The mark of a successful long running television show is the way it can reinvigorate an old formula. TV is a medium that thrives on repetition, particularly in the American network model of broadcast. When a show is putting out 23 episodes a year like The Flash or Arrow they’re bound to fall into patterns, and hopefully those patterns are compelling enough to make tuning in on a weekly basis enjoyable. There’s a certain level of comfort to be found in returning to a show and having an idea of what you’ll be getting, but problems arise when a show can’t figure out how to make the usual feel, well, unusual. Even if it’s only a slight shift or change, making the expected feel new and exciting is the kind of trick that shows need to master if they’re going to have a long, creatively satisfying run.
“The Nuclear Man” isn’t a genre busting, wildly inventive installment of The Flash, but it does showcase some of the ways that the series is already pushing against the tropes and story beats that have been established by the series at the halfway point of its first season. Things start out in just this fashion, rather than a cold open with a simple bit of superheroics to get things started, the episode begins with Barry’s first date with Linda Park. During the date Barry is, predictably, called away by Cisco to help avert crises around the city. It’s not something entirely new, but it still mashes together two of the series’ storytelling engines, action fueled superheroics and melodrama powered relationship material, to comedic effect. It’s a way to subtly shift the tone of each type of scene while keeping things feeling of a piece with the series as a whole.
This kind of subtle shifting appears elsewhere in the episode as well. The bulk of the story deals with the team tracking down Ronnie Raymond and Martin Stein, and while the episode at first seems like it will treat Ronnie/Martin more like a standard villain of the week, Dr.

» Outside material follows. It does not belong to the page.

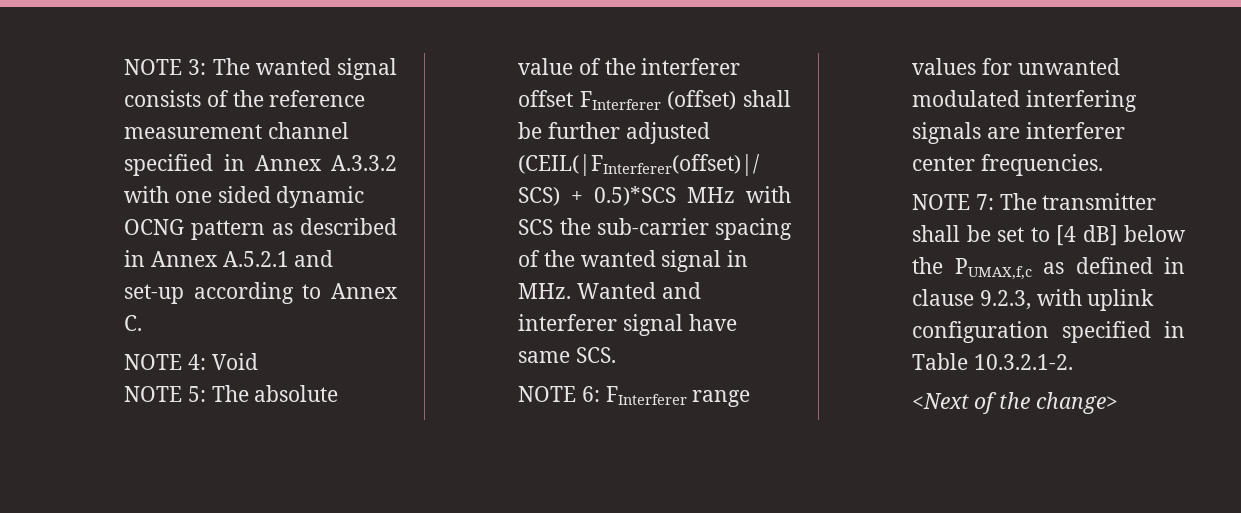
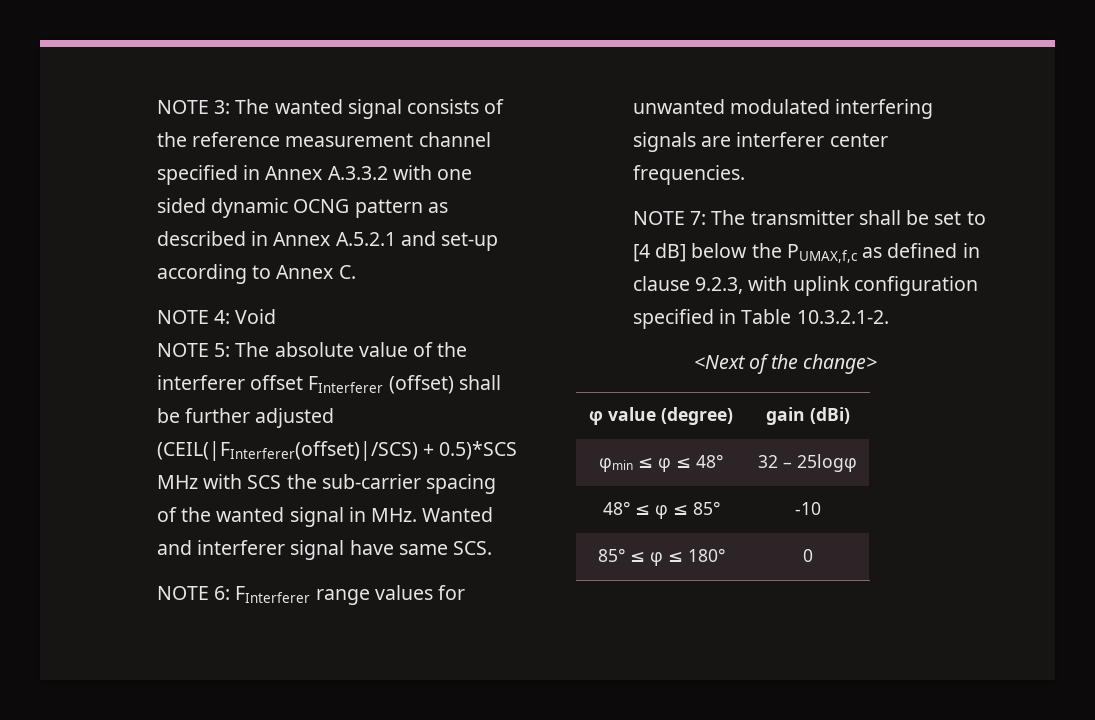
(1118, 403) none -> [589,407,733,425] [765,407,850,425] [599,454,723,472] [758,454,857,472] [602,501,720,519] [794,502,821,515] [597,548,725,566] [802,549,813,562] // φ value (degree) | gain (dBi) // φmin ≤ φ ≤ 48° | 32 – 25logφ // 48° ≤ φ ≤ 85° | -10 // 85° ≤ φ ≤ 180° | 0

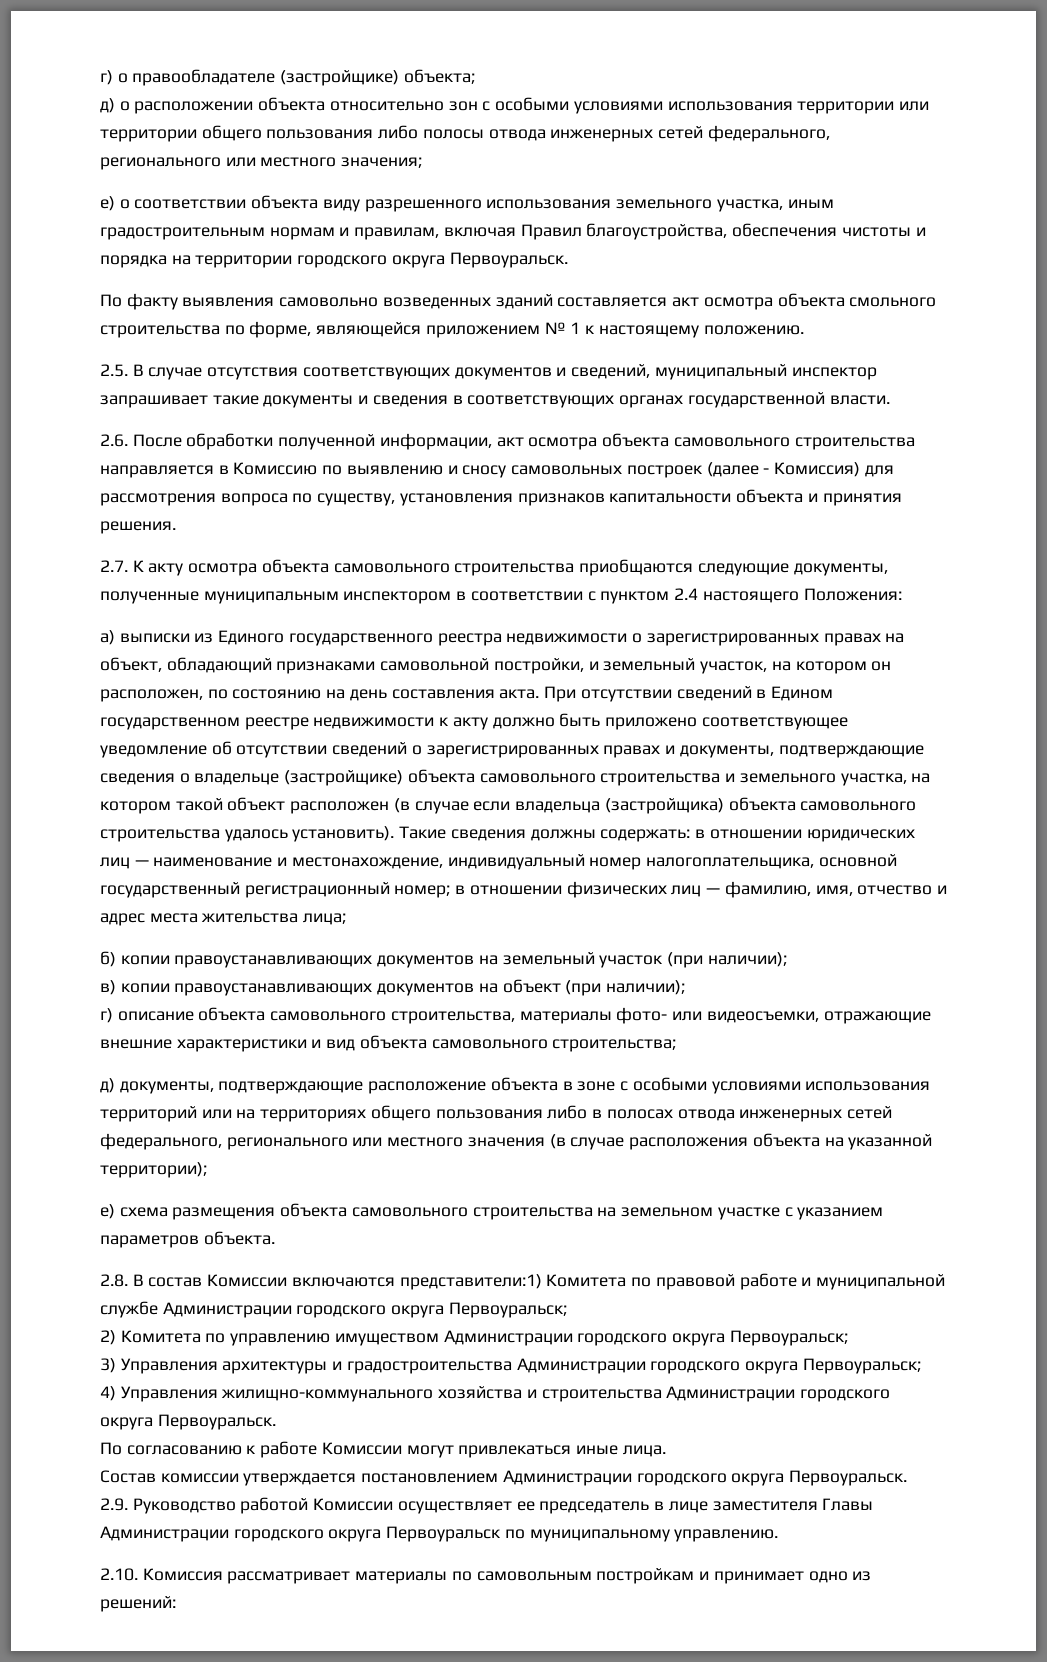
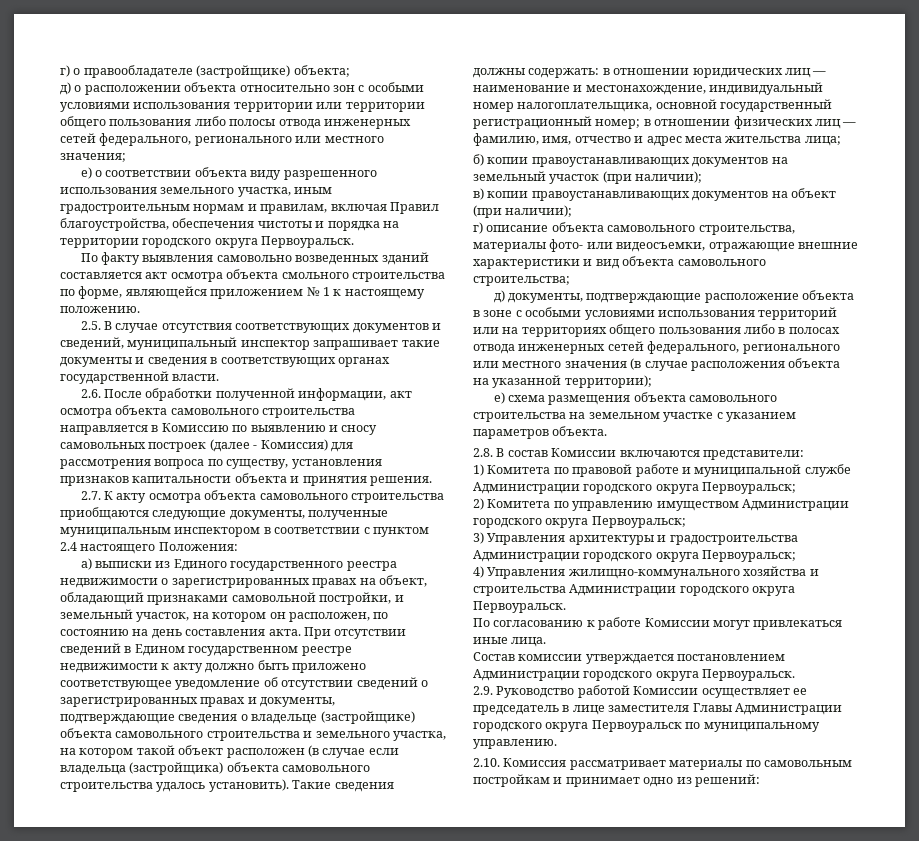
[399,1274,542,1290] представители:1) -> [702,450,804,460] [473,464,484,476] представители: // 1)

Wells even warns Caitlin that she needs to be on the same page as the rest of the team when it comes to stopping her increasingly dangerous fiancée, it shifts into a different form after an obligatory action sequence. Using Martin’s wife Clarissa the team is able to talk Martin/Ronnie into coming to S.T.A.R. Labs and working with them to try and sort out the situation he’s found himself in. It’s the kind of deviation that can’t occur too often, it’s hard to routinely mine drama out of villains who aren’t actively confrontational with the leads, but it’s a good shift of pace to let the team slow down for a bit and deal with a problem that can’t be solved with Barry’s fists.
Despite the shift in structure, there still does need to be some sort of climax for the episode, which comes from the revelation that Ronnie and Martin’s fused atoms are becoming unstable and threatening to explode with the force of a nuclear bomb. All of which leads to a scene well outside the city where Ronnie/Martin has gone to commit suicide in an attempt to prevent the damage his destabilized fusion will cause. The team works up a different plan that will attempt to split the two men apart from one another, a plan that ultimately seems to fail. Caitlin and Barry are forced to run, and in the best shot of the episode, we see Caitlin gazing back over Barry’s shoulder at the man who was her fiancée. It’s a shot that hits like a sledgehammer, in part because it repurposes one of the go to images of the series, the shot that depicts Barry running at speed via a stylized use of CGI effects, from that of excitement to sorrow. Danielle Panabaker’s heartbreak and the sadness that emerges from a shot that usually elicits the opposite emotion, makes the moment hit all that much harder.
It’s this kind of subtle reworking of standard elements of the series that lends the best portions of “The Nuclear Man” their strength. In fact, the portions of the episode that ultimately fall flat are mostly the same ones that The Flash has had issues getting to work all along; namely, just about any scene dealing with Barry and Iris’ relationship. Now that Barry’s seeing Linda it seems that Iris may be starting to develop some feelings for him, and that’s a storytelling avenue that continues to yield no dramatic dividends. Without some way to make this part of the episode feel new or exciting, Iris’ contributions continue to disappoint.
Luckily that kind of issue is in the minority here. The vast bulk of this installment is exciting, dramatic, and well handled. Tweaking the formula that The Flash has already established for itself just enough to tell a story that’s within the series’ wheelhouse while also allowing the episode to feel slightly different than other hours of the show. There are still elements of the series that The Flash is struggling to bring to life, but the creators of the series are managing enough things well that it’s increasingly easy to overlook the problems that persist. So long as the core of the series remains strong and periodically refreshed with smart twists to the formula, it should be easy to keep coming back to this show week in and week out for a good long while to come.